A permanent, $50 million annex will replace a temporary mini building and dilapidated trailers that have been used as classrooms for nearly 20 years. The annex will add 600 seats to the school that is currently operating at 125 percent capacity with 1,756 registered students in Grades 4-8, according to Joe Conley, chairman of Community Board 2.
Construction on the new building will begin as early as this summer and will include a cafeteria, a gym and several state-of-the-art classrooms.
Principal Judy Lynn Mittler lamented that too many classes have been held in the cafeteria and library instead of proper classrooms.
“In this world, the fact that hope becomes a reality so quickly is rare,” she said.
In spite of the overcrowding situation, IS 125 has received “A” grades on each of its last three annual report cards, according to the city Department of Education.
City Councilman Jimmy Van Bramer (D-Sunnyside) made the project a priority after Mittler gave him a tour two months ago.
“I promised her I would do everything I could to secure the extension.
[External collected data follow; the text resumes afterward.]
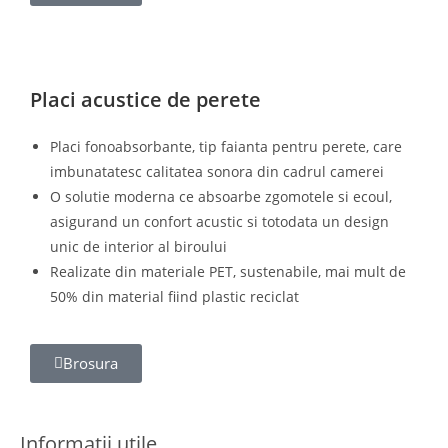
Placi acustice de perete
Placi fonoabsorb
a
nte, tip faianta pentru perete, care
imbunatatesc calitatea sonora din cadrul camerei
O solutie moderna ce absoarbe zgomotele si ecoul,
asigurand un confort acustic si totodata un design
unic de interior al biroului
Realizate din materiale PET, sustenabile, mai mult de
50% din material fiind plastic reciclat
Brosura
Informatii utile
I pleaded to the School Construction Authority to get this as soon as possible,” Van Bramer said.
The overcrowding at IS 125 was also in violation of a State Supreme Court order prohibiting oversized classes, according to Conley.
“To illustrate the overcrowding conditions, the cafeteria has a capacity of 500 students, which translates into four lunch periods required to serve students. The first lunch period starts at 11 a.m. with the last lunch period at 2 p.m. The school day ends at 2:45 p.m.,” he explained.
Replacing the portable trailers had become the main goal of elected officials and educators.
“Fifth-grade students that attend classes in the trailers must walk back and forth no less than five times per day in all types of weather,” Conley said.
Many of those students attended the press conference in a cold drizzle Friday. Student government Vice President Alisia Quan, 13, spoke for them all, saying, “We’re all really excited to have these transportables taken away because we’re freezing.”
Overcrowding has been plaguing District 24 for decades.
Van Bramer said, “Once this facility is complete we will mark a tremendous milestone in our efforts to build six new schools in western Queens in just four years.”
The projects combined will add 2,600 new seats in his district. Lorraine Grillo, president of the city SCA, explained that 50,000 seats will be needed throughout the city, but they must focus on the most overcrowded schools.
“Our capital plan is based on need and the need in District 24 is more than any other district across the city,” she said.
The new annex should be fully operational by 2016.